The crown jewel of Facebook’s first fMC conference, Brand Timelines, is being touted as “the richest, most customizable marketing canvas ever created.” Judging by the hype that’s flooded the Internet since their unveiling, marketers agree: This is apparently Facebook’s most important development since Open Graph. Brands now have the opportunity to craft a richer story on the platform and build a more inviting destination site that lives inside the smaller Internet we call Facebook. And yet, among the avalanche of articles full of tips and best practices, most marketers have been silent about an elephant in the room.
Nobody actually visits your brand’s Facebook page.
According to comScore, Starbucks generated 156 impressions across Facebook (via content and media) for every 1 person that actually visited their page. Vitrue has found that the news feed is 110 times more engaging than a brand’s page, tabs, or apps. Yet even those numbers sound significantly higher than the traffic many of us see in the brands we manage socially–not to mention the more precipitous drop in traffic when one considers tabs and apps besides the brand’s wall (now Timeline).
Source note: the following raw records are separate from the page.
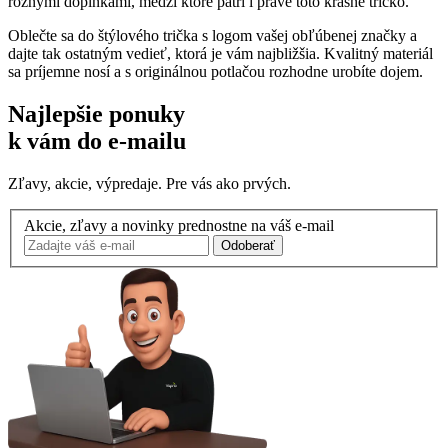
rôznymi doplnkami, medzi ktoré patrí i práve toto krásne tričko.
Oblečte sa do štýlového trička s logom vašej obľúbenej značky a
dajte tak ostatným vedieť, ktorá je vám najbližšia. Kvalitný materiál
sa príjemne nosí a s originálnou potlačou rozhodne urobíte dojem.
Najlepšie ponuky
k vám do e-mailu
Zľavy, akcie, výpredaje. Pre vás ako prvých.
Akcie, zľavy a novinky prednostne na váš e-mail
Odoberať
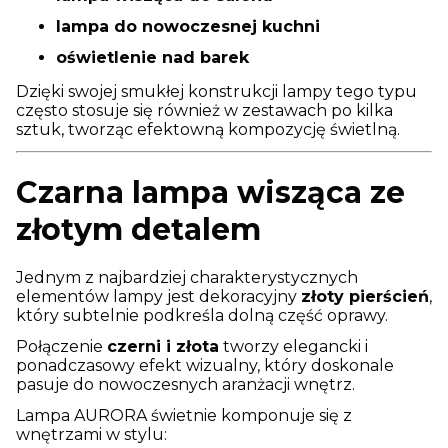
lampa do nowoczesnej kuchni
oświetlenie nad barek
Dzięki swojej smukłej konstrukcji lampy tego typu
często stosuje się również w zestawach po kilka
sztuk, tworząc efektowną kompozycję świetlną.
Czarna lampa wisząca ze
złotym detalem
Jednym z najbardziej charakterystycznych
elementów lampy jest dekoracyjny
złoty pierścień
,
który subtelnie podkreśla dolną część oprawy.
Połączenie
czerni i złota
tworzy elegancki i
ponadczasowy efekt wizualny, który doskonale
pasuje do nowoczesnych aranżacji wnętrz.
Lampa AURORA świetnie komponuje się z
wnętrzami w stylu:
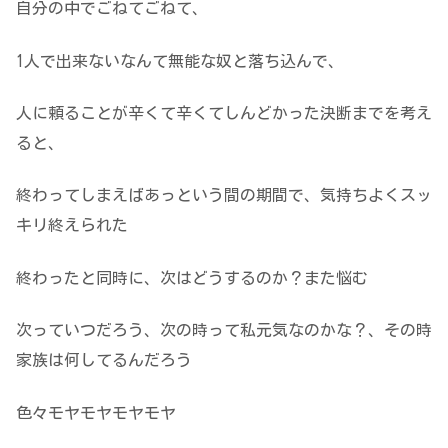
自分の中でごねてごねて、
1人で出来ないなんて無能な奴と落ち込んで、
人に頼ることが辛くて辛くてしんどかった決断までを考え
ると、
終わってしまえばあっという間の期間で、気持ちよくスッ
キリ終えられた
終わったと同時に、次はどうするのか？また悩む
次っていつだろう、次の時って私元気なのかな？、その時
家族は何してるんだろう
色々モヤモヤモヤモヤ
Of course, the argument could be made that Timelines’ design and feature set might change all of this, and finally succeed in sending your audience to your brand’s page. But what do Brand Timelines actually bring to the table? On the one hand, a cover photo gives brands a bit more to play with visually–though it also pushes actual content down on the page so that most of it is below the fold. Tabs and apps are now highlighted on a strip below the photo, though some argue that this makes them harder to find and less inviting than the sidebar menu. And the ability to pin a post to the top of your Timeline lets you highlight your most important content, though the new design means that all of your other content will move down the page faster–too fast if you’re letting fans post on your wall.
And then there’s the Timeline feature itself, which does open up interesting storytelling opportunities, allowing you to chronicle your brand’s history by highlighting specific milestones. But are these features enough to finally rip fans away from their walls and send them venturing to your page?
Not without a strong value-add and pull strategy from your brand. Facebook users’ core behavior is going to stay rooted on their wall for the foreseeable future, so continue prioritizing your editorial strategy, unless Facebook Insights tell a different story. In fact, the real star of the fMC is Facebook’s Reach Generator, which guarantees that 75% of your fans actually see your content (versus the approximately 15-20% that currently see it). Alongside new Premium Ads, which repurpose editorial content as paid media, they make a strong case for keeping your focus where it should be: on adding authentic value to your fan base through social posts.
There are some brands that inherently make sense with Timelines, and will be able to offer rich experiences that could bring fans flocking to their pages. The New York Times has given us a dazzling retrospective of our last 150 years told through the history of their newsroom. Other brands will have to come up with clever campaigns around the Timeline. Fanta is the first out the gate with a strong concept, inviting its audience to chase its characters through their Timeline, dropping clever hints and letting their fans do the hunting.
However, few Timeline-centric campaigns will deliver results unless Facebook’s entire new suite of tools is used to create an internal ecosystem with social, spreadable content at the center. Resist Shiny Object Syndrome. It’s tempting to fixate on perfecting your brand’s story on your new destination page, but nobody will be listening to your story without a well-thought-out invitation–hopefully one to participate.